During this debate, Galloway introduced A Plan of Union between the American Colonies and Britain. The Plan of Union called for the creation of a Colonial Parliament that would work hand-in-hand with the British Parliament. The British monarch would appoint a President General and the colonial assemblies would appoint delegates for a three-year term. Galloway’s plan was defeated in a 6-5 vote. Congress put aside the debate over Britain’s right to regulate trade and focused on the Continental Association.
Congress later returned to the discussion of Congress’s right to regulate trade and settled on the original suggested text by the Grand Committee and included it as Section 4 in the body’s Declaration of Rights and Grievances. Section four states the “the foundation of English liberty, and of all free government, is a right in the people to participate in their legislative council.”2 This allowed for Congress to move forward in their discussion and assert their right to participation in their government, but did not explicitly place limits on Parliament’s regulation of colonial trade.

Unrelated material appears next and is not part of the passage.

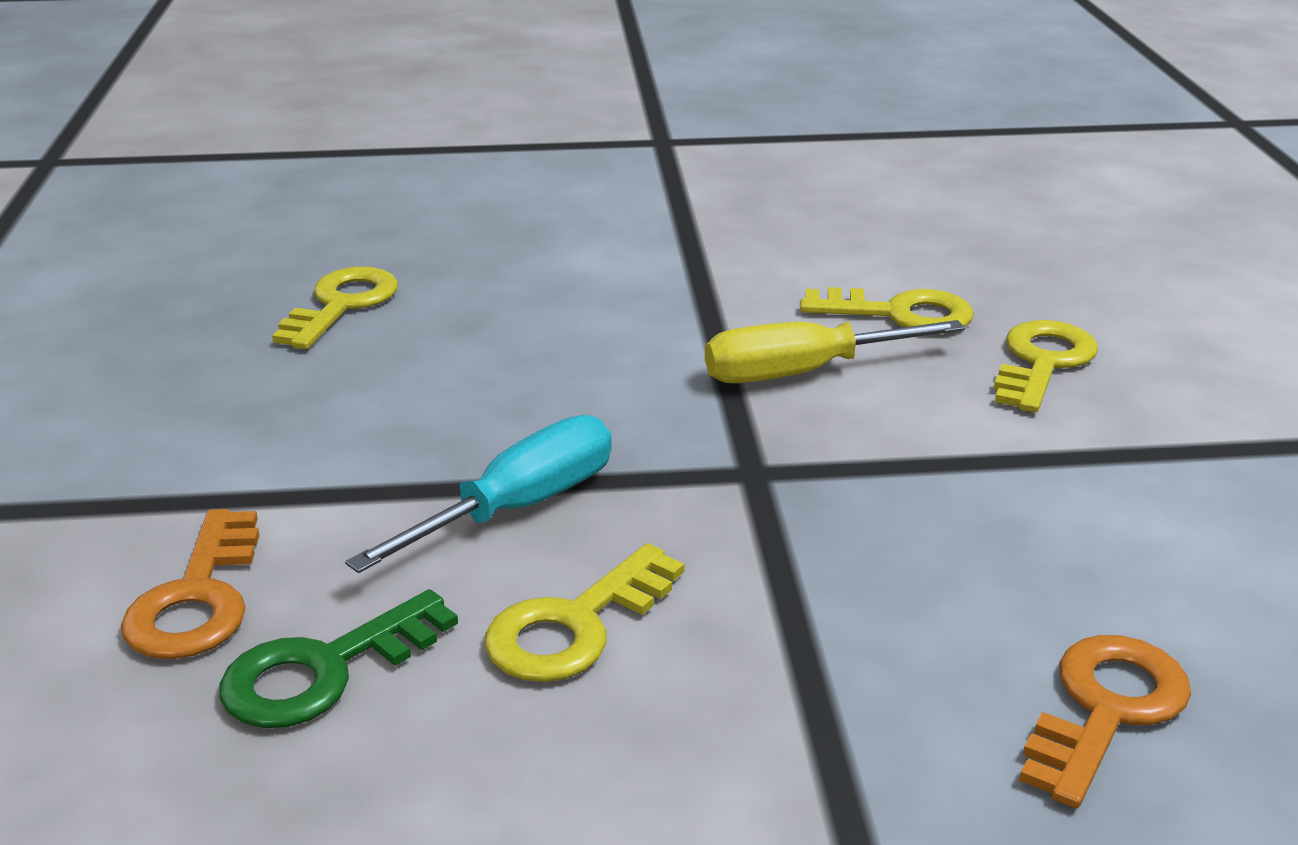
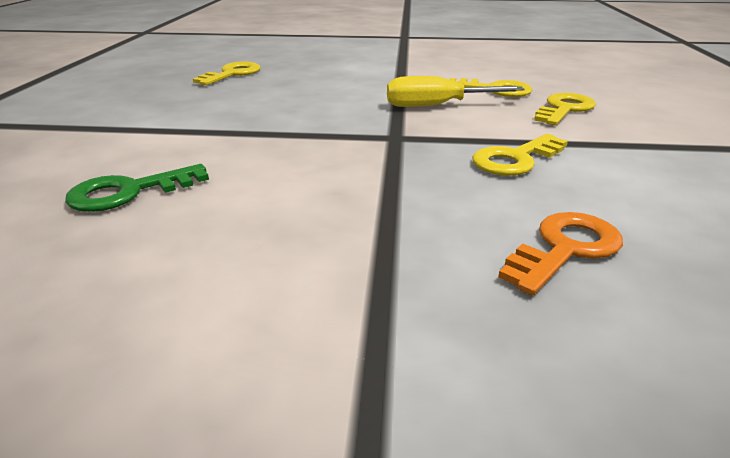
camera: 10 degrees right, 0 degrees up
(197, 598) = (91, 161): orange key -> none
(517, 508) = (268, 141): turquoise screwdriver -> none
(575, 626) = (269, 186): yellow key -> yellow key (515, 159)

The First Continental Congress’s most fateful decision was to call for a Second Continental Congress to meet the following spring. Congress intended to give Britain time to respond to the Continental Association and discuss any developments at the Second Continental Congress. Washington went shopping for muskets and military apparel before leaving Philadelphia for Mount Vernon. Furthermore, he placed an order for a book on military discipline. Though war had not been declared and many delegates were still hoping for redress, there was no doubt that the American colonies and Britain were on the brink of conflict. Many delegates learned of the Battles of Lexington and Concord (April 19, 1775), in route to Philadelphia for the Second Continental Congress.